President Helton, who’d stood for the entire briefing with his arms crossed, nodded and spread his hands apart. “Of course. Of course. Naturally, we’re saddened by the loss of life, and we strongly condemn the actions of the Iranian regime. There is no place in our civilized world for the use of nuclear weapons.”

“Yes, sir. I understand. However, the pressure relates to what actions we plan on taking to defend our closest ally in the Middle East—Israel. The media wants to know whether we are going to declare war on Iran and enter the Persian Gulf to restore order. Also, they want to know if we’re willing to state unequivocally that our use of nuclear weapons in response is off the table.”

The president shook his head in disbelief. Only hours ago, two nations had devastated one another with nuclear missiles, and the media wanted to know if America was prepared to fire off a few more. This was going to be a long day.

CHAPTER SIXTEEN

Sunday, October 20

Washington Times

Washington, DC

Every young person who dreamed of becoming a journalist enjoyed seeing a vintage, yellowing photograph of the city desk of a newsroom from the mid-twentieth century. Scrambling to put together the afternoon paper, a once-grand tradition in America, had gone the way of manual typewriters and carbon paper. Gone were the tape recorders and spiral notebooks. Editing consisted of retyping whole paragraphs and pasting them on top of the material to be deleted. There were no computers or internet or smartphones to record news in real time.

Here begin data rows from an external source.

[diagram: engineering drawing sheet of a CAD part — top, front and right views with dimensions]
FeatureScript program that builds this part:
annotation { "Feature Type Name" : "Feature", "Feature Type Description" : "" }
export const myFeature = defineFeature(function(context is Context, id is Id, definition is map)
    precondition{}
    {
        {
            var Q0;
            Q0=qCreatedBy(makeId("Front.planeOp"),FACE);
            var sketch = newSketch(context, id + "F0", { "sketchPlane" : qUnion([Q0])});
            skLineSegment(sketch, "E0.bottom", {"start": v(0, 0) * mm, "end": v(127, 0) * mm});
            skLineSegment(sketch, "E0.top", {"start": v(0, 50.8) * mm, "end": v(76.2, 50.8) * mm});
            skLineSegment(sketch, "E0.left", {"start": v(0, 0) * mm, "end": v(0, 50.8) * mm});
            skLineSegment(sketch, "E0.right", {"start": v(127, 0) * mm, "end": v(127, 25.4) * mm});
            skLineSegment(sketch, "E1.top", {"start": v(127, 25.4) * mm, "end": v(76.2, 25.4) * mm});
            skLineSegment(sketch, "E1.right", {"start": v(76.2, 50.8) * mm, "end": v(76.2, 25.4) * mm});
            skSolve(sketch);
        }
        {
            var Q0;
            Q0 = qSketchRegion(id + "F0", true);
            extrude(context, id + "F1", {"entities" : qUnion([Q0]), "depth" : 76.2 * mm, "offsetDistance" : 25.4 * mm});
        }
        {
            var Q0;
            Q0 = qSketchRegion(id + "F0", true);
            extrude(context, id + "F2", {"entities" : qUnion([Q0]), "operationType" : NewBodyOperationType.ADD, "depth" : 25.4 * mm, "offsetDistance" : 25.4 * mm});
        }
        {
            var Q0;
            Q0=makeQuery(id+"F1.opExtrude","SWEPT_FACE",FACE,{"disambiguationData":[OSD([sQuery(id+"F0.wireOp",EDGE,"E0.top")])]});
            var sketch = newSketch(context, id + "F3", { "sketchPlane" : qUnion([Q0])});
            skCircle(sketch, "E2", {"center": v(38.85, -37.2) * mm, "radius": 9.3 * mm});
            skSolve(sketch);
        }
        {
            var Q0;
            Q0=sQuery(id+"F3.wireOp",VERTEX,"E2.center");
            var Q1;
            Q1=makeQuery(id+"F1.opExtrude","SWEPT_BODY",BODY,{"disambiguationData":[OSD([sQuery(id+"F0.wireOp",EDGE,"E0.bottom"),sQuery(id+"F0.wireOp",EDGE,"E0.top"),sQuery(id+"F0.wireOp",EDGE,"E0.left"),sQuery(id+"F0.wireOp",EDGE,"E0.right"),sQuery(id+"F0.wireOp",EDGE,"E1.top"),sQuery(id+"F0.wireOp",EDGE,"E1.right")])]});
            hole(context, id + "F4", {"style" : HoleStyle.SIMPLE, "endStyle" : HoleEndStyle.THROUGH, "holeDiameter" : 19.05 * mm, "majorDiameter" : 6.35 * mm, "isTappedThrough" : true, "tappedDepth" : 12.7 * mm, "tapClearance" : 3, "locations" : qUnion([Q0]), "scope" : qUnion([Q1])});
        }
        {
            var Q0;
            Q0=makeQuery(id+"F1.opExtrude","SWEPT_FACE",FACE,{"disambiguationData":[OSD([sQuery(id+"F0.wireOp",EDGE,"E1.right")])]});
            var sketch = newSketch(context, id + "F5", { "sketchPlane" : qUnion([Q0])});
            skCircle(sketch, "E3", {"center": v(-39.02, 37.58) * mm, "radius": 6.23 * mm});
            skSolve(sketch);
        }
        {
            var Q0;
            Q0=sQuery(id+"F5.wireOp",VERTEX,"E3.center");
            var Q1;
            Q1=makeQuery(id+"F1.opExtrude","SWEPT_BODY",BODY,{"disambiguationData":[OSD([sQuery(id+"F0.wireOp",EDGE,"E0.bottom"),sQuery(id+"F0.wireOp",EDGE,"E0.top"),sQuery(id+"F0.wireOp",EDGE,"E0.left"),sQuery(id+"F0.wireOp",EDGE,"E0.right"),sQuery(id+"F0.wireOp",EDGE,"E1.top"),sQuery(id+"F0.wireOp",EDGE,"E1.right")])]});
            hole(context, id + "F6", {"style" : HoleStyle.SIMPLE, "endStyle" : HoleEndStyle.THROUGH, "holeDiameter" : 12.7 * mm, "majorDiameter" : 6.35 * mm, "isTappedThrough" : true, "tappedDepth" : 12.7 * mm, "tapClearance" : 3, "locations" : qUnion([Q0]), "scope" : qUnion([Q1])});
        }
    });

Newsrooms were filled with furnishings that looked like they’d been picked up at a garage sale. Scarred wooden desks were covered with papers and perhaps a nondescript desk lamp. To the side, perched on a rolling table, was a manual typewriter made by companies like Royal and Smith-Corona. Reporters who were assigned to the field or to travel with a high-ranking government official were assigned a Remington Portable, which was basically a typewriter in a box.